» Stored items from a collection
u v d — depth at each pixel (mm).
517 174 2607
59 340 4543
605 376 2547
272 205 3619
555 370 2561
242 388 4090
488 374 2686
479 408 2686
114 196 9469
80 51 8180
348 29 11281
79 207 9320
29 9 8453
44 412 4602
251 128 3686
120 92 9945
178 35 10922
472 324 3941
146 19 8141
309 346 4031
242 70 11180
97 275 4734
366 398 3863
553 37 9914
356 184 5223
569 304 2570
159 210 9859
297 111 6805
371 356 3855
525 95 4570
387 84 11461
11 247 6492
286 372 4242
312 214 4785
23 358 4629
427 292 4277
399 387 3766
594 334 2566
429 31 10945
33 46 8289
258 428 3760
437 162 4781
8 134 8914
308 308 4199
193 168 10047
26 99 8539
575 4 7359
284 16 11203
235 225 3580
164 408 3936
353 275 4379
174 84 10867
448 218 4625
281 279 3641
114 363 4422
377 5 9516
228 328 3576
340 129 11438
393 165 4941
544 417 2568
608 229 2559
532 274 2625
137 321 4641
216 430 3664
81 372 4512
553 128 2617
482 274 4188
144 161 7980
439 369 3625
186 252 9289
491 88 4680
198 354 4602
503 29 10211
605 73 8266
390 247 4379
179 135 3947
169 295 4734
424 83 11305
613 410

» Instructions for the task
Your answer must be the records above, repeated exactly.

» Problem solution
u v d — depth at each pixel (mm).
517 174 2607
59 340 4543
605 376 2547
272 205 3619
555 370 2561
242 388 4090
488 374 2686
479 408 2686
114 196 9469
80 51 8180
348 29 11281
79 207 9320
29 9 8453
44 412 4602
251 128 3686
120 92 9945
178 35 10922
472 324 3941
146 19 8141
309 346 4031
242 70 11180
97 275 4734
366 398 3863
553 37 9914
356 184 5223
569 304 2570
159 210 9859
297 111 6805
371 356 3855
525 95 4570
387 84 11461
11 247 6492
286 372 4242
312 214 4785
23 358 4629
427 292 4277
399 387 3766
594 334 2566
429 31 10945
33 46 8289
258 428 3760
437 162 4781
8 134 8914
308 308 4199
193 168 10047
26 99 8539
575 4 7359
284 16 11203
235 225 3580
164 408 3936
353 275 4379
174 84 10867
448 218 4625
281 279 3641
114 363 4422
377 5 9516
228 328 3576
340 129 11438
393 165 4941
544 417 2568
608 229 2559
532 274 2625
137 321 4641
216 430 3664
81 372 4512
553 128 2617
482 274 4188
144 161 7980
439 369 3625
186 252 9289
491 88 4680
198 354 4602
503 29 10211
605 73 8266
390 247 4379
179 135 3947
169 295 4734
424 83 11305
613 410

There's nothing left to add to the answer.